ACTIVITY →
Repeat, exactly and in full, the lines of the listing below, but without any pictures.

RECORDS FOR THE EXERCISE →
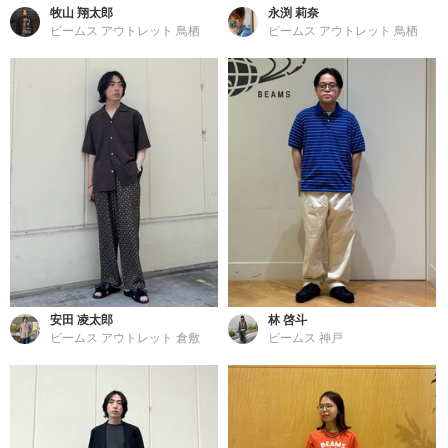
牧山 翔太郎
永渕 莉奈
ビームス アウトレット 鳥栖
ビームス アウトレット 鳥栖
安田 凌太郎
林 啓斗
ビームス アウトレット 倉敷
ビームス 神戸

EXERCISE ANSWER →
牧山 翔太郎
永渕 莉奈
ビームス アウトレット 鳥栖
ビームス アウトレット 鳥栖
安田 凌太郎
林 啓斗
ビームス アウトレット 倉敷
ビームス 神戸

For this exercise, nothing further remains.